Breach of licence conditions
Ofwat also found that TMS had breached conditions F6A.1 and F6A.2A of its licence. These are common across all water and sewerage undertakers and require them to:
- have adequate financial resources and facilities, management resources, systems of planning and internal control to enable it to carry out its regulated activities
- annually provide Ofwat with a certificate of adequacy covering these and to notify Ofwat as soon as they are aware that it might not be possible to repeat the certificate of adequacy.
TMS had outsourced its leakage management to its Alliance partners and sought to achieve its committed performance levels through the incentives it had in its contracts with those partners. Unfortunately, TMS’s Alliance arrangements did not bring about the necessary alignment of understanding and incentives required. TMS did not maintain close levels of oversight to identify and correct this, and there were deficiencies in TMS’s upward reporting, including consistently overly positive reporting (amber rather than red in RAG reports). Finally, when TMS did uncover the scale of the problem it then failed to reflect this in its certificate of adequacy and also failed to notify Ofwat of any issues between certificates being issued.
Ofwat’s provisional decision states that but for the undertakings given by TMS it would be facing a financial penalty of approximately £25m (approximately 3% of TMS applicable turnover). TMS's significant package of undertakings includes bill reductions for customers, increased spending on leakage management, monthly leakage performance reporting, further engagement with customers, independent monitoring of leakage performance, additional Board level scrutiny and independent detailed auditing of TMS’s Condition F certificates in future. As a result of these undertakings, Ofwat’s proposed fine is reduced from approximately £25m to a nominal penalty of £1. This is consistent with Ofwat's drive to secure real benefits for water and sewerage undertakers' customers where possible rather than impose financial penalties which go directly to the consolidated fund.
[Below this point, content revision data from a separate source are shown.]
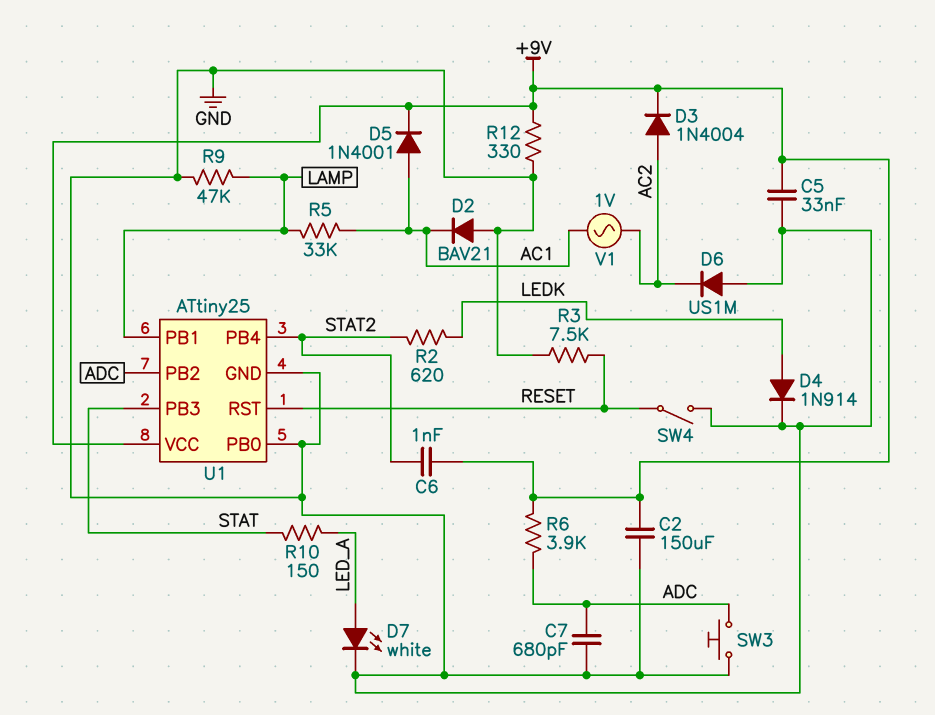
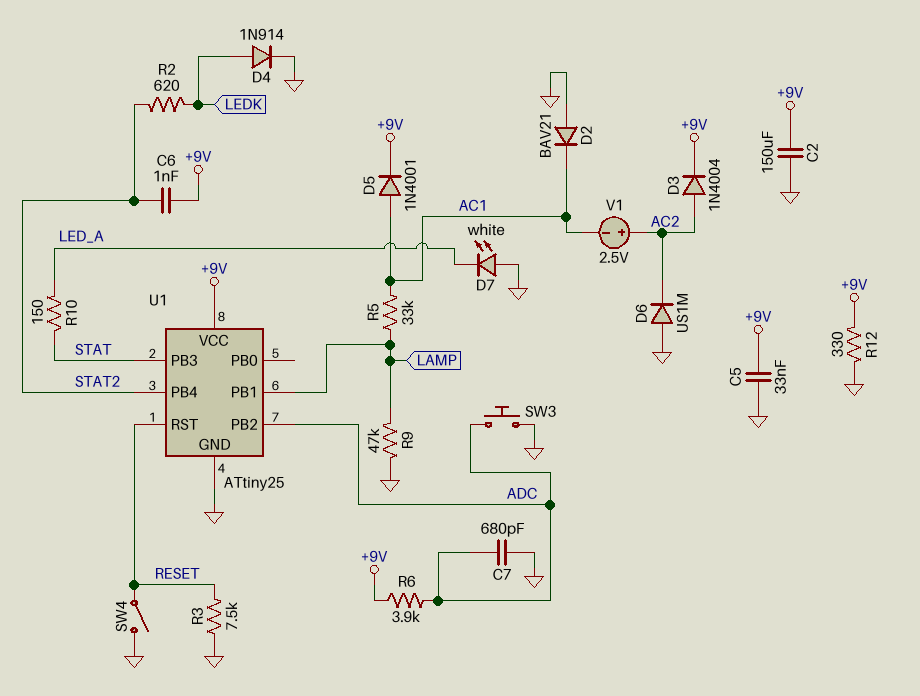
D7: LED white (A LED_A, K GND) -> LED white (A GND, K LED_A)
U1 pin PB0: GND -> none
V1: AC 1V (AC1, AC2) -> 2.5V (plus AC2, minus AC1)

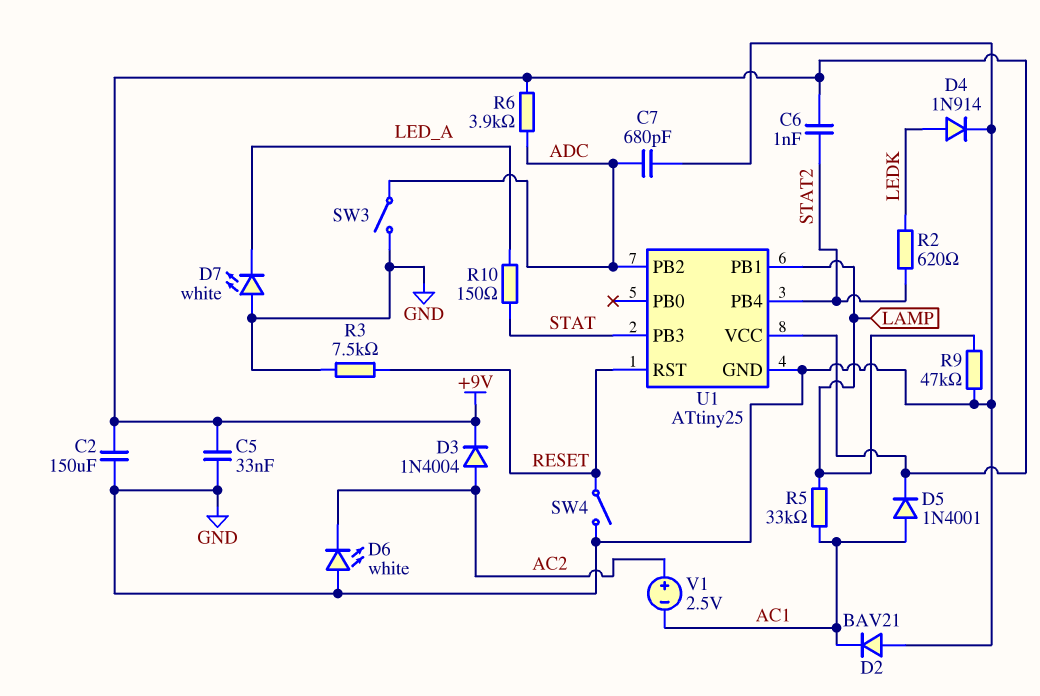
D6: diode US1M (A GND, K AC2) -> LED white (A GND, K AC2)
R12: 330 (+9V, GND) -> none
SW3: button (ADC, GND) -> switch (ADC, GND)

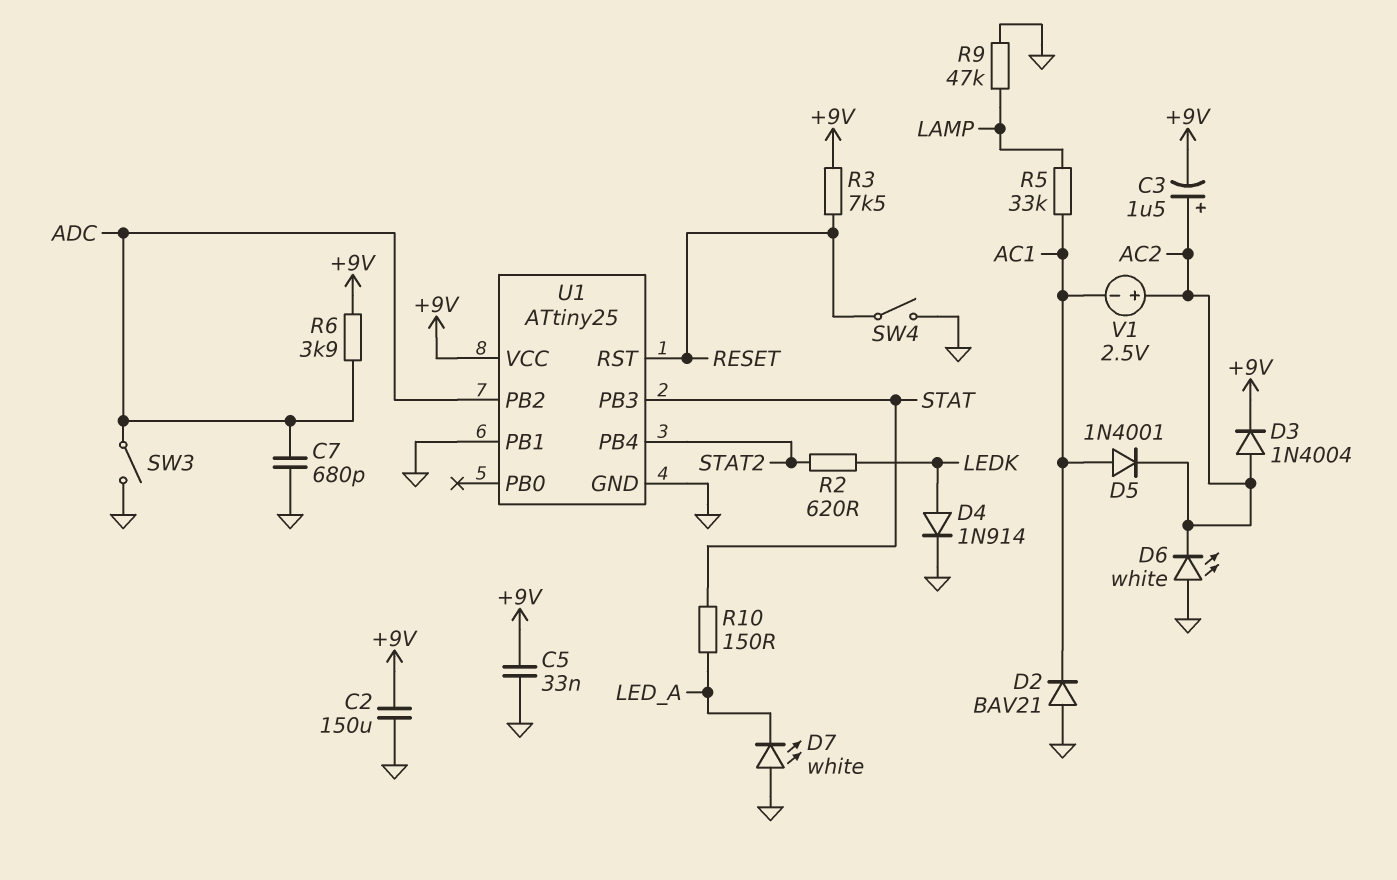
C3: none -> 1.5uF (plus AC2, minus +9V)
C6: 1nF (+9V, STAT2) -> none
D5: diode 1N4001 (A AC1, K +9V) -> diode 1N4001 (A AC1, K AC2)
R3: 7.5k (GND, RESET) -> 7.5k (+9V, RESET)
U1 pin PB1: LAMP -> GND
There are two significant legal messages to take from this decision. Firstly, particularly with PR19 in mind, ODI performance levels provide a benchmark against which it is much easier for Ofwat to assess whether water and sewerage companies are in breach of their statutory duties. This matter related to the water supply system duty under s.37 Water Industry Act 1991, but the same applies in relation to the sewerage system duty under s.94 Water Industry Act 1991. Secondly, Ofwat expects transparency from the companies it regulates and has demonstrated that it has the regulatory tools to enforce this. Companies would be wise to err on the side of over-communication rather than under-communication about potential issues.